- [Task set]:
1 – In the interferometer excerpt, why do some photons on the unobstructed path reach the first detector once an obstacle is placed in the other path?
2 – Echo word for word the part of the interferometer excerpt starting at "In 1993, Avshalom" and ending at "actually observe this.".

Schrödinger believed that wave functions corresponded to real objects. Since 1926, most physicists have interpreted the wave function as an abstract parcel of knowledge, not an inhabitant of our world. There is a sense, however, in which the mathematics must be real.

Whenever a photon is described by a superposition of paths, they somehow interfere. If we ruin the superposition by distinguishing the paths, the interference always disappears. Whenever we find out which path a photon takes, the other path is no longer possible. Wave functions detail possibilities. So after one path becomes impossible, the wave function changes to reflect our knowledge of the world. Physicists say the wave function collapses. The quantum world collapses, too. Superpositions are more tenuous than any of our classical experiences.

Blowing Up

In 1993, Avshalom Elitzur and Vaidman pushed interferometers past the surreal and into the absurd, with a thought experiment that others would make real. Instead of a fluorescent screen, imagine a second beam-splitter where the paths reunite (Figure 2a). Now place a detector in line with each possible path after the splitter. The photons are equally likely to proceed to either detector. Alter one of the original paths again by adding a pane of glass, so there is destructive interference at one detector but not the other—a photon always registers in the second detector, but never in the first. We can actually observe this.

Now place an obstacle in one of the paths after the original split. Half the photons are absorbed and the other half travel the unimpeded path. These unimpeded photons should proceed as before, to the second detector. They do not. Half register in the first detector, which did not click when there were two paths (Figure 2b). The interference disappears because the other path is no longer possible. The photons definitely travel the path without the obstruction, but somehow they know what happens to the other path and change their behavior accordingly. In fact, a photon appearing in the forbidden detector—just once—is enough to intuit the presence of the obstruction.

Elitzur and Vaidman claimed their thought experiment was an example of the nonlocality of quantum mechanics. Two particles born together can exist in a superposition of complementary properties—and as the particles separate across the universe, we can measure the property of one and instantly know the other. This interdependence is called entanglement. Classical objects have distant influences—the moon orbits the Earth, magnets attract metals—but these influences are communicated through local interactions, traveling no faster than light. Particles separated by a universe, however, lose their superpositions immediately. The photons on our paths have no mass or charge, so they do not emit physical influences across space. Quanta are still local. Yet somehow the photon on the clear path knows about the obstacle in the other path instantaneously, without interacting with it at all. The photon acquired information from afar.

“It is common to think that unlike classical mechanics,” Elitzur and Vaidman explained, “quantum mechanics poses severe restrictions on the minimal disturbance of the system due to the measurement procedure.” This cannot be true. A path may be undisturbed, yet our observations will change. The mere presence of an obstacle on the other path acts like a measurement, conveying information to the photons and to us.

Dennis Gabor, who developed holograms, said that every observation requires a photon. But light does not have to strike an object to reveal it. We can see without looking. (This is neither a shell game nor ESP. Most photons in the real world have many more than two possible paths, and these usually cancel one another, leaving the straight, shortest path for light, which we observe. Most light acts as we classically believe.)

- [Dataset section]:

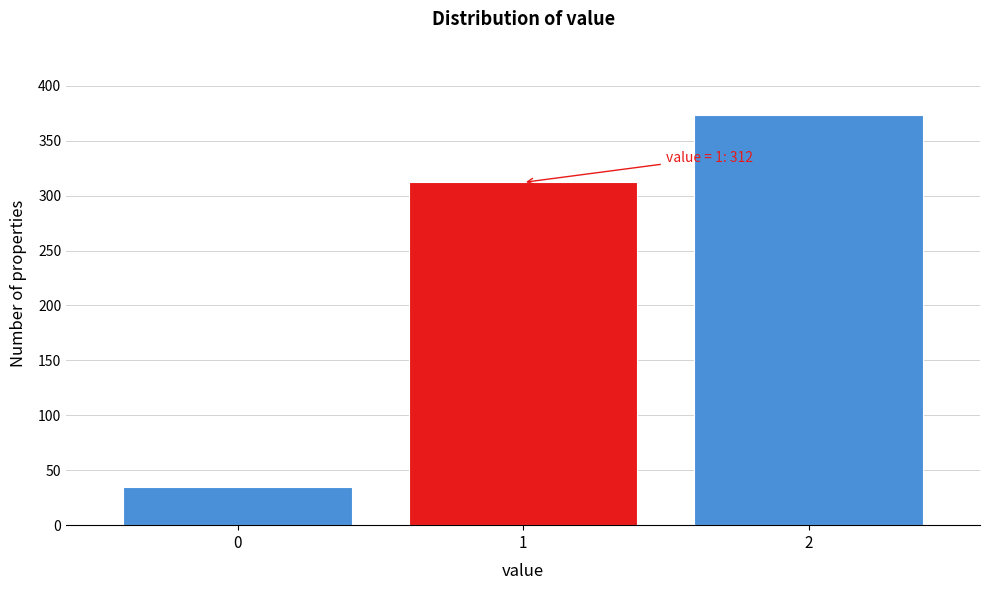

Reading left to right, extract all data points from this chart.

0=35	1=312	2=373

- [Task results]:
1 – The obstacle makes the other path impossible, so the interference that kept photons out of the first detector disappears. Without that interference, half of the unimpeded photons register in the first detector.

2 –
In 1993, Avshalom Elitzur and Vaidman pushed interferometers past the surreal and into the absurd, with a thought experiment that others would make real. Instead of a fluorescent screen, imagine a second beam-splitter where the paths reunite (Figure 2a). Now place a detector in line with each possible path after the splitter. The photons are equally likely to proceed to either detector. Alter one of the original paths again by adding a pane of glass, so there is destructive interference at one detector but not the other—a photon always registers in the second detector, but never in the first. We can actually observe this.